One of several drops along the high terrain section of FS-431
We found FS-431. It was little more than a doubletrack rutted "cow" path. And still being above 2500ft, there was plenty of snow and ice around too. We'd have to average about 10mph on this 10 mile connector to get back to car before sunset. I recalled from the profile that there was "fuzz" along this part of the route. Normally, these sharp spikes aren't real in Topo 7.0. But dang if they weren't real this time. We must have went up and down about five times, rising and falling more than 100ft each time on bony doubletrack. Much of the descending was washed out rock garden, something heinous to tackle on a 'cross bike with 80psi tires. Then throw liberal coating of leaves and snow over the rocks for good measure. Flatting out here with no daylight margin was not an option. Neither was poking along. I think we averaged about 7mph for the next 10 miles. We lost all the vertical in just the last couple miles. It alternated between rock garden, loose sand, snow, deep leaves, and many, many large water bars. You could never tell how deep some of the water bars were, as they were filled with leaves or mud. Dave whooped it up once we hit a real gravel road at the bottom. FS-431 was supposed to be the highlight of the ride. Don't think Dave saw it that way. It was barely CX bikeable. You'd even have to be careful on a full suspension MTB to avoid pinch flatting.
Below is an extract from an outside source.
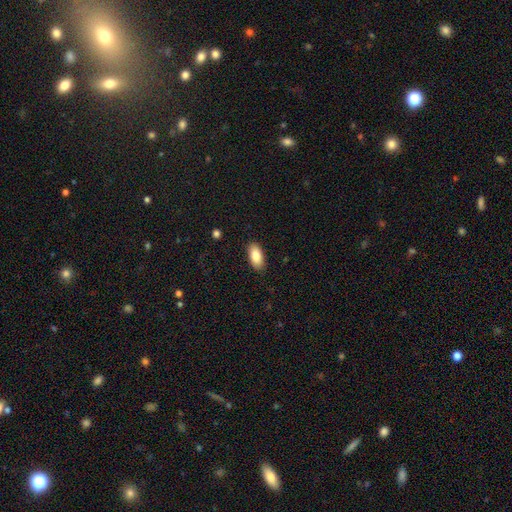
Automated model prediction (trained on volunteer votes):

Once we hit pavement below Stratton, it was 10 miles back to the car. The temperature was plummetting fast, probably back down around the freezing mark. There were two modest 200ft climbs along the way. Dave lit it up on the steep 12% bitch. I nearly died trying to stay with him. He said it was payback for FS-431. The sun set before we got back to our car and cars had their headlights on. That is how close we cut it. The thought of having to spoon with Penney in the wilderness to survive the night was a strong motivator to not mess up. The GPS could have died. It was the only thing keeping us off the many spur two-tracks. FS-431 is gated, so it was cluttered with plenty of tree debris. A sheered derailleur would have meant trying to find our way out of the woods in darkness too.
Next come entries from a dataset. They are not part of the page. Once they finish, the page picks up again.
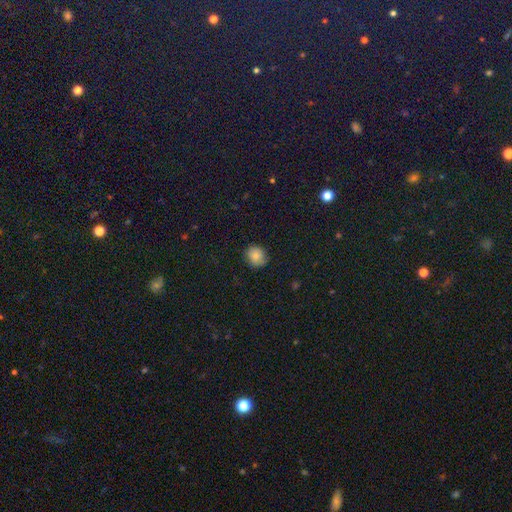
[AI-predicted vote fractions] Smooth or featured?
  - smooth: 83% *
  - star or artifact: 10%
  - featured or disk: 7%
How rounded?
  - round: 75% *
  - in between: 24%
  - cigar-shaped: 1%
Merging?
  - none: 83% *
  - minor disturbance: 13%
  - major disturbance: 3%
  - merger: 1%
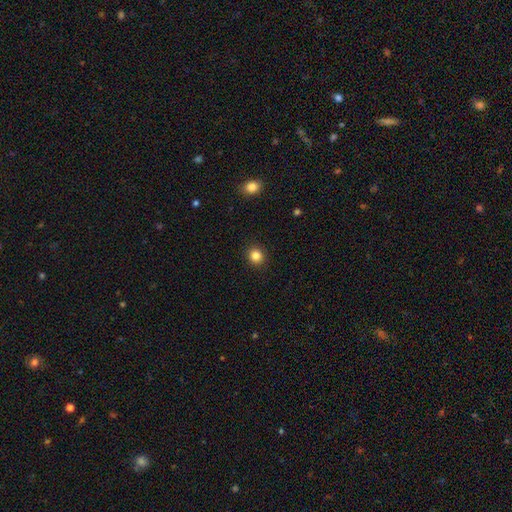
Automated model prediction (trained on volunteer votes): A smooth galaxy with no disk features (84%) that is round (87%). Merging: none (92%).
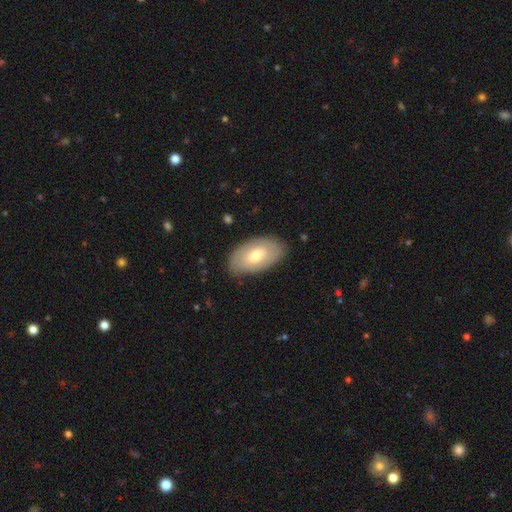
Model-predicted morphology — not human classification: This is possibly a smooth galaxy (50%). How rounded: clearly in between (94%). Merging: clearly none (83%).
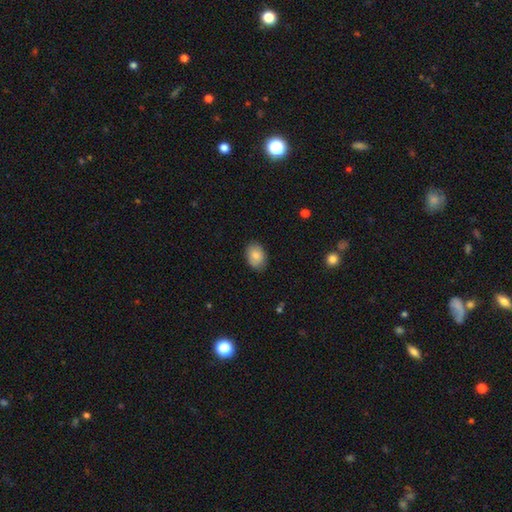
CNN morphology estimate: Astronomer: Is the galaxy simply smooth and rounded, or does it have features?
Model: smooth — 83%.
I find the most satisfying rides are ones that you barely finish, either by physical limits or length of day. I've had closer calls with night fall, especially one time riding solo in California. Our ride went 76.7 miles with a 5.3hr riding time, climbing 6740ft. About half of the route was on dirt, and way more than half the time was spent on dirt. This is the longest dirt ride I've done with my CX bike, and a punishing ride it was. Dave and I both agreed the Mt Tabor climb and descent totally rocked. We'll definitely be back to do this loop again, although I may have to rethink the FS-431 part. I have some even more grand loops in mind for next year.